Royal consort of Goryeo
- Predecessor: Lady Cheonanbuwon
- Successor: Lady Daeryangwon
- Born: Unknown Hongseong, South Chungcheong Province
- Died: Unknown Hongseong, South Chungcheong Province
- Spouse: Taejo of Goryeo
- Issue: Wang Jik A daughter
- House: Hongju Hong (by birth) House of Wang (by marriage)
- Father: Hong Gyu (홍규)
- Religion: Buddhism

Korean name
- Hangul: 흥복원부인
- Hanja: 興福院夫人
- Lit.: Lady of the Heungbok Courtyard
- RR: Heungbogwon buin
- MR: Hŭngbogwŏn puin

= Lady Heungbokwon =

Royal consort of Goryeo (fl. 10th century)
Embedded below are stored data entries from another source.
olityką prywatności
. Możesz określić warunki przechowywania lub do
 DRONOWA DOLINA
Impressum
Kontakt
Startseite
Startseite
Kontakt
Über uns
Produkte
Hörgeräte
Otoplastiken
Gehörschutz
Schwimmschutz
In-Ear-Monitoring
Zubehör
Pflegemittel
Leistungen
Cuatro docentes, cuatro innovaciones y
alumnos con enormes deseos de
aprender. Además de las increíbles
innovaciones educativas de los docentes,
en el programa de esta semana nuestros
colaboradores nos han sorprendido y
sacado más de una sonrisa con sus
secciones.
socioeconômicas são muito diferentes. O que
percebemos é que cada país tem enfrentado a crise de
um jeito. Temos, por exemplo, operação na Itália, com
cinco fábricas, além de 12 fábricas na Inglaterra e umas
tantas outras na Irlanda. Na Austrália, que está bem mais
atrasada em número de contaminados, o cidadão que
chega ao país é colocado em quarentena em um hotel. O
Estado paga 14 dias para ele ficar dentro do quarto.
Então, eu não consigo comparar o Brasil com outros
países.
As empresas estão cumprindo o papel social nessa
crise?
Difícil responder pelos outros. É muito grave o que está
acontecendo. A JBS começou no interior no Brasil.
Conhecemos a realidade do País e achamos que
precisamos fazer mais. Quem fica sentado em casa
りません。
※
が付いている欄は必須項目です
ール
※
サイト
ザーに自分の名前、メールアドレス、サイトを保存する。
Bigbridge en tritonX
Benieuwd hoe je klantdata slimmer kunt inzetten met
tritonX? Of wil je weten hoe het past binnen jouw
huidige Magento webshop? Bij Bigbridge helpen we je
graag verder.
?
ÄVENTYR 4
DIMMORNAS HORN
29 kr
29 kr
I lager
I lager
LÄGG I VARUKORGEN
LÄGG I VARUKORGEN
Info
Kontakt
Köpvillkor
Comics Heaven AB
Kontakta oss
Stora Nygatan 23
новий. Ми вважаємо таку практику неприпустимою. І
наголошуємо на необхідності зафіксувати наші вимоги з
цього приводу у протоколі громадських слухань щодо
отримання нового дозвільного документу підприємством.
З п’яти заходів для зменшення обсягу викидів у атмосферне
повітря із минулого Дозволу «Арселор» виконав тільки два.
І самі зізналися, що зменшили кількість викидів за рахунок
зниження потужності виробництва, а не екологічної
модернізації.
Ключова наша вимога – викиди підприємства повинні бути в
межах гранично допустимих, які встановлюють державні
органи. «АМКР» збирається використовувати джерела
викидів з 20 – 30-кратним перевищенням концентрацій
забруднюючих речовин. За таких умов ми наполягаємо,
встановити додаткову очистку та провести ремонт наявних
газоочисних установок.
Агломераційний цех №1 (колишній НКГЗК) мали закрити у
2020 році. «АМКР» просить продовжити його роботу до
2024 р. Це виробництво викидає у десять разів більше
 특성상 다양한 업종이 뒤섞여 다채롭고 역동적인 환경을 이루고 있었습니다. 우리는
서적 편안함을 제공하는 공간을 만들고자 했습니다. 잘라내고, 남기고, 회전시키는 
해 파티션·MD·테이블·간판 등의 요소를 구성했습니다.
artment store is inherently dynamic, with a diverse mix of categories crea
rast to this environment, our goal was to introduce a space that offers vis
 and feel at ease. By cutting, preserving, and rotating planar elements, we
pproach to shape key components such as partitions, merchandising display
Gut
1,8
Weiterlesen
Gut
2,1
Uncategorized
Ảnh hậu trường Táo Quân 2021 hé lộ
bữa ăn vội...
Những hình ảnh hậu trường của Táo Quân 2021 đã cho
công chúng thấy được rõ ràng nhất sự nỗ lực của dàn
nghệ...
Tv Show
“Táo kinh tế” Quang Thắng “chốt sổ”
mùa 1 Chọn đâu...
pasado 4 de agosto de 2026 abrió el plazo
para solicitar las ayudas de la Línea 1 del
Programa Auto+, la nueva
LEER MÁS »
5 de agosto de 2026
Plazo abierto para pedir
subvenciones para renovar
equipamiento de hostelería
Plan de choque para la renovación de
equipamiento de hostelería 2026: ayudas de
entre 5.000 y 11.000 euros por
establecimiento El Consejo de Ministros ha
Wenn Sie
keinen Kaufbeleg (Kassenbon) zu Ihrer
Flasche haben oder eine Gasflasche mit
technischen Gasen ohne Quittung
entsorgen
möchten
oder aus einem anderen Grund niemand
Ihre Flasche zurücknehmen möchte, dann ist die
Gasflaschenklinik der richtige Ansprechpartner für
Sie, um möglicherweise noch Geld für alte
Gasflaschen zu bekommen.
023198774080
Lady Heungbokwon of the Hongju Hong clan was the daughter of Hong-Gyu, the founder of Hongju Hong clan. She became the 12th wife of Taejo of Goryeo.

Her father Hong-Gyu's first name was Geung-Jun, a noble from Seongju. In March 927, Wang Geon attacked and occupied Unju Castle, and afterward, Hong-Gyu gave his daughter to Wang to become his 12th wife. In addition, Unju was an important place since Chinese envoys always entered and departed to Goryeo from here. She later bore Taejo a son and a daughter, Princess Wang, who later married Wang Tae, Taejo and Queen Sinmyeong's oldest son. However, as Wang Tae's younger brothers, Wang Yo and Wang So would come to succeed the throne in the future, it seems that Wang Tae died at the young age.